According to the Guardian, a former official said that his arrest was instigated “because of his role in the war rather than because of the likelihood that he was going to suddenly make peace.”
But in 2018, Baradar was released at the request of Donald Trump’s Afghan envoy, Zalmay Khalilzad so that he could lead negotiations with the US in Qatar, where the Taliban had set up a political office.
Here is Secretary of State Mike Pompeo, meeting with Mullah Abdul Ghanu Baradar – the co-founder of the Taliban who has taken over Kabul – on November 21, 2020, after the Trump administration helped to secure his release from prison. pic.twitter.com/OIbMJ75QnS
— Amee Vanderpool (@girlsreallyrule) August 16, 2021
Whilst Obama’s administration had been wary of the Afghan Taliban co-founder, the Trump administration believed that he may settle for a power-sharing arrangement.

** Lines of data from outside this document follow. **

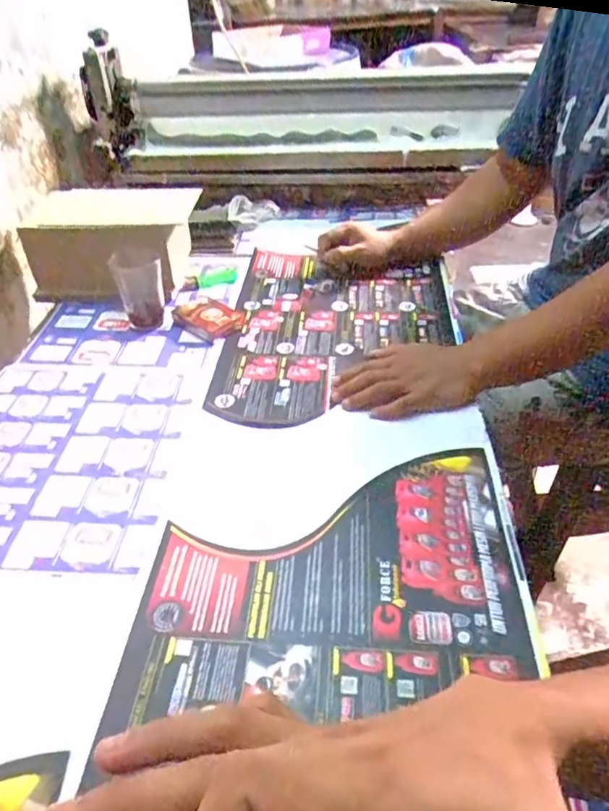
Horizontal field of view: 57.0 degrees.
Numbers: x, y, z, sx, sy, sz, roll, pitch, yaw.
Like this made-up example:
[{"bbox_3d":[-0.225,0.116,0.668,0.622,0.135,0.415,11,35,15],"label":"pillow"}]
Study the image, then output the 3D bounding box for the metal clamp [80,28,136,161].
[{"bbox_3d":[-0.361,-0.569,1.048,0.075,0.205,0.095,-21,43,-20],"label":"metal clamp"}]

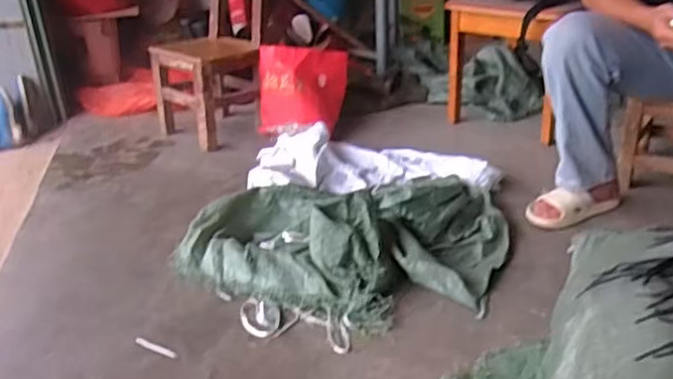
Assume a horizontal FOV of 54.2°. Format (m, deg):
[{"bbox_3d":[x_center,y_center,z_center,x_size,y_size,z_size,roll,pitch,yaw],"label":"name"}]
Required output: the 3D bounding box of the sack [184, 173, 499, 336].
[{"bbox_3d":[0.044,0.046,1.606,0.707,0.169,0.666,6,28,19],"label":"sack"}]

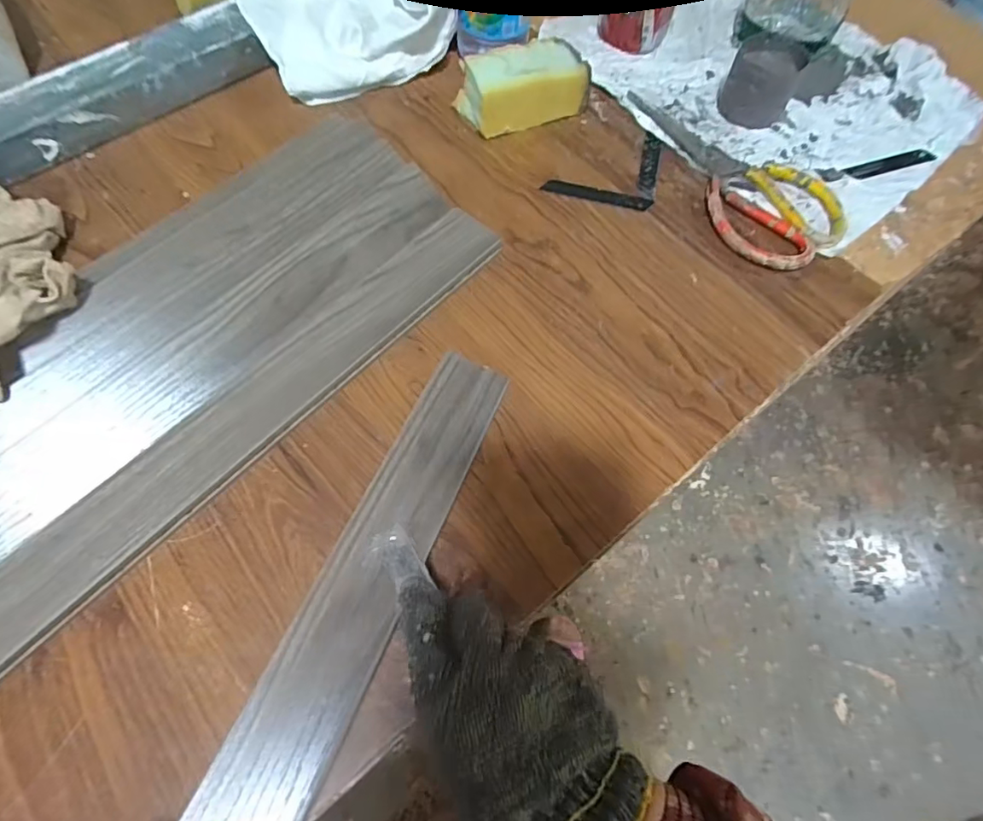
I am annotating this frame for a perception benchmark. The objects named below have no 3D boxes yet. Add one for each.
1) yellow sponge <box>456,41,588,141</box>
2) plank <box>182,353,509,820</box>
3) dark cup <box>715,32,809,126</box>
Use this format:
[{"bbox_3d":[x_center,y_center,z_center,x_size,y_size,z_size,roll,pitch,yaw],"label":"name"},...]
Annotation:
[{"bbox_3d":[0.029,-0.305,0.510,0.116,0.047,0.063,-23,68,-13],"label":"yellow sponge"},{"bbox_3d":[-0.073,0.103,0.298,0.048,0.013,0.332,21,60,7],"label":"plank"},{"bbox_3d":[0.265,-0.324,0.528,0.064,0.054,0.062,1,65,-3],"label":"dark cup"}]

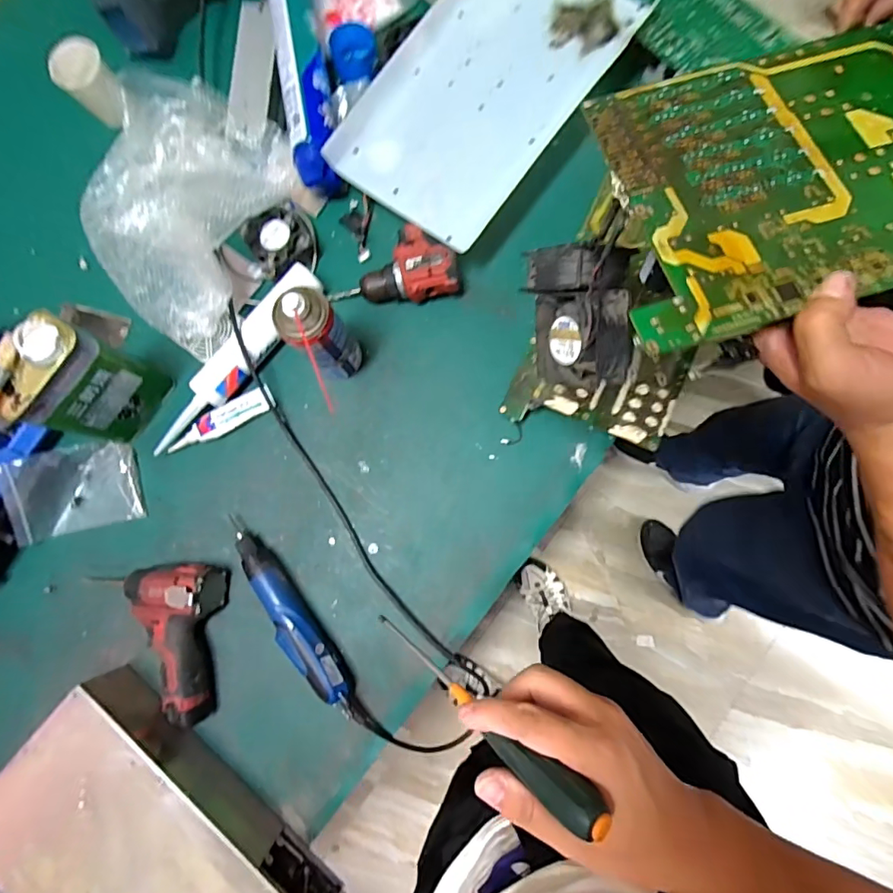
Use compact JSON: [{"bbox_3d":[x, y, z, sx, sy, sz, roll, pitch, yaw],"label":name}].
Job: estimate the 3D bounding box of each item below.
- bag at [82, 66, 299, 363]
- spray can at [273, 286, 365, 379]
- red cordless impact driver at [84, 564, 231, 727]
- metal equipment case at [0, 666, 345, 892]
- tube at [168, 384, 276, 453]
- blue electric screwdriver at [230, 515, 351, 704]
[{"bbox_3d":[-0.372,-0.343,0.680,0.286,0.085,0.331,33,86,7],"label":"bag"},{"bbox_3d":[-0.150,-0.130,0.602,0.062,0.184,0.062,0,83,4],"label":"spray can"},{"bbox_3d":[-0.358,0.245,0.627,0.136,0.066,0.192,2,83,4],"label":"red cordless impact driver"},{"bbox_3d":[-0.337,0.477,0.574,0.383,0.094,0.228,42,87,7],"label":"metal equipment case"},{"bbox_3d":[-0.305,-0.036,0.683,0.149,0.016,0.035,-29,82,0],"label":"tube"},{"bbox_3d":[-0.203,0.206,0.636,0.049,0.044,0.263,-36,82,-1],"label":"blue electric screwdriver"}]

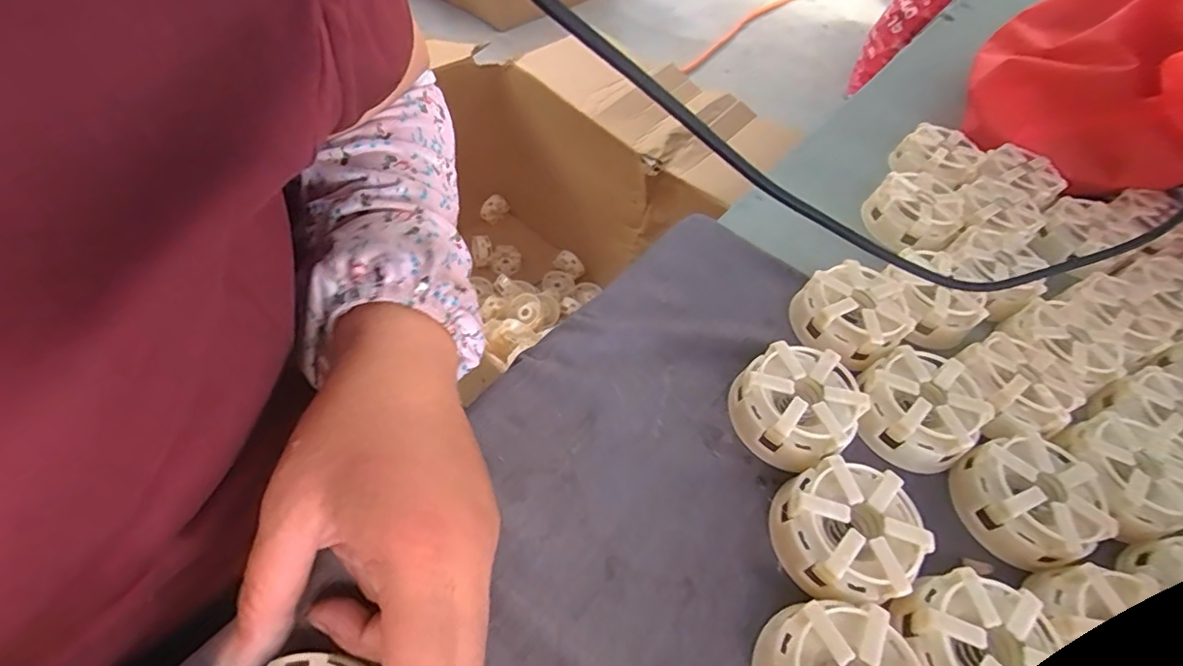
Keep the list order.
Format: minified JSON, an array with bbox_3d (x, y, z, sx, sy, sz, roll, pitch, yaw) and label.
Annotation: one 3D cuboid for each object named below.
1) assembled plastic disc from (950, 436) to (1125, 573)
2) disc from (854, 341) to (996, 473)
[{"bbox_3d":[0.231,0.085,0.297,0.065,0.030,0.061,5,53,-6],"label":"assembled plastic disc"},{"bbox_3d":[0.186,0.041,0.323,0.066,0.031,0.063,5,53,-6],"label":"disc"}]

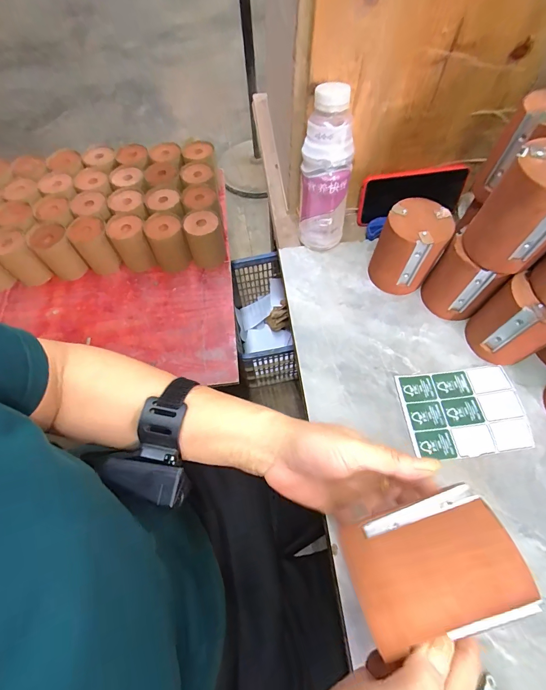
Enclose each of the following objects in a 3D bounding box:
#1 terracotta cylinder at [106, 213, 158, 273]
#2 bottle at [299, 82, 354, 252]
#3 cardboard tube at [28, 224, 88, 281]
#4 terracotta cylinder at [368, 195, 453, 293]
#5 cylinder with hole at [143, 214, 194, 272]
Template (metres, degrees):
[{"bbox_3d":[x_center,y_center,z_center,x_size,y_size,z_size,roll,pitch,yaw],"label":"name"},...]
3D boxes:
[{"bbox_3d":[-0.337,-0.242,0.805,0.080,0.118,0.084,-1,64,2],"label":"terracotta cylinder"},{"bbox_3d":[0.071,-0.219,0.449,0.064,0.189,0.076,6,64,5],"label":"bottle"},{"bbox_3d":[-0.501,-0.212,0.785,0.079,0.112,0.076,-1,64,2],"label":"cardboard tube"},{"bbox_3d":[0.181,-0.125,0.445,0.074,0.102,0.075,-1,64,2],"label":"terracotta cylinder"},{"bbox_3d":[-0.250,-0.242,0.810,0.084,0.124,0.083,-21,65,-8],"label":"cylinder with hole"}]

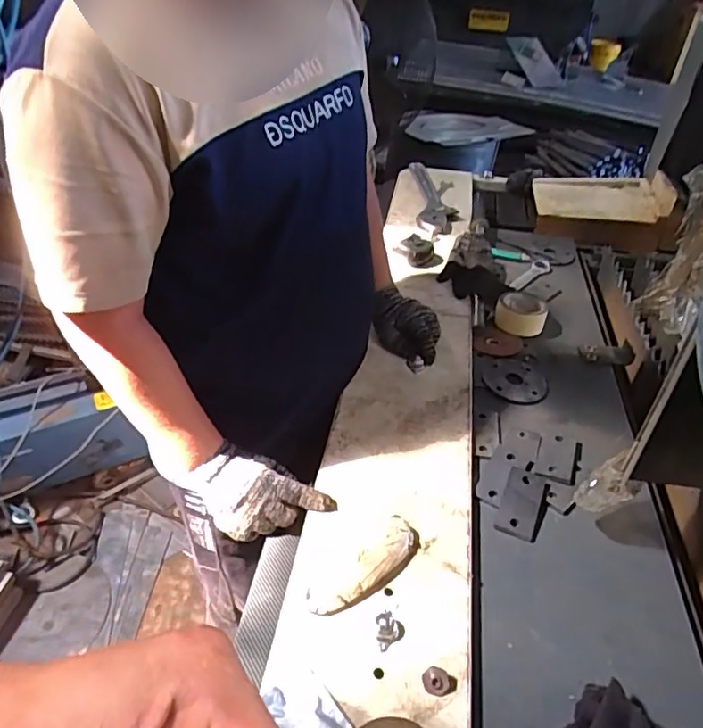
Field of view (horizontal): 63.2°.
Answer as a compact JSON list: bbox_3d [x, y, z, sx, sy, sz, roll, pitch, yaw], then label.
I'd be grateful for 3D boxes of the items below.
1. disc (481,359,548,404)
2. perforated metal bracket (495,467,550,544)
[{"bbox_3d":[0.281,0.024,0.975,0.108,0.006,0.119,15,41,14],"label":"disc"},{"bbox_3d":[0.231,0.188,0.765,0.057,0.015,0.098,18,42,17],"label":"perforated metal bracket"}]

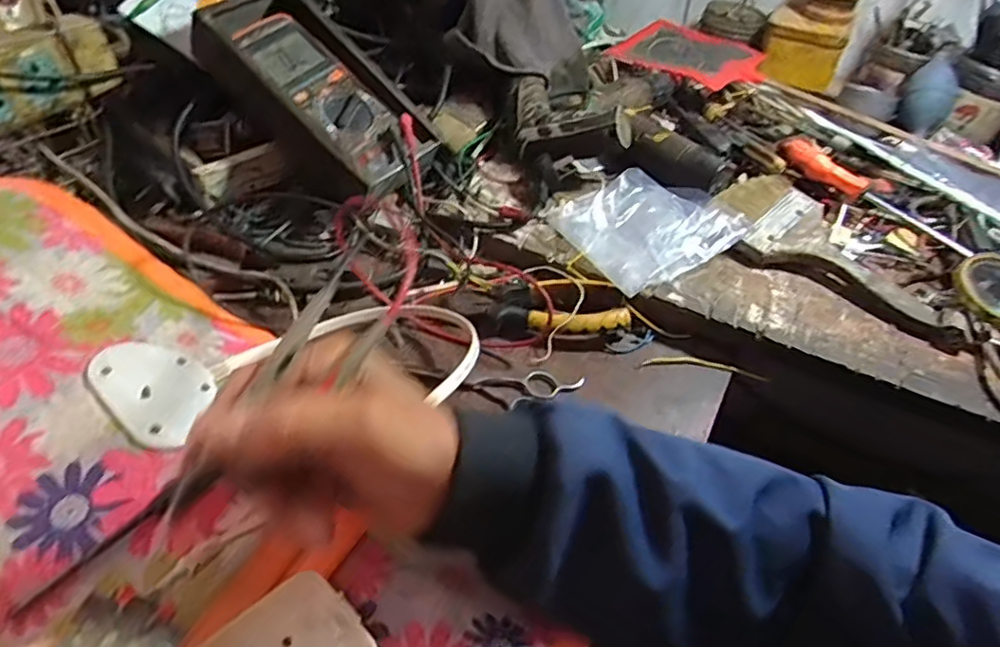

Baradar ended up signing the Doha agreement with the US in early 2020, in what was hailed as a breakthrough towards peace by Trump’s government. As part of the arrangement, the US and Taliban agreed not to fight each other. This was meant to be followed by power-sharing talks between the Taliban and the Kabul government at the time.
There was little progress in these talks, and now it is obvious that Baradar was biding his time, waiting for the US presence in the country to be over before mounting a major Taliban offensive across the country.
With the Taliban’s sweeping conquest of Afghanistan, few people have emerged from the 20-year conflict as victorious as him.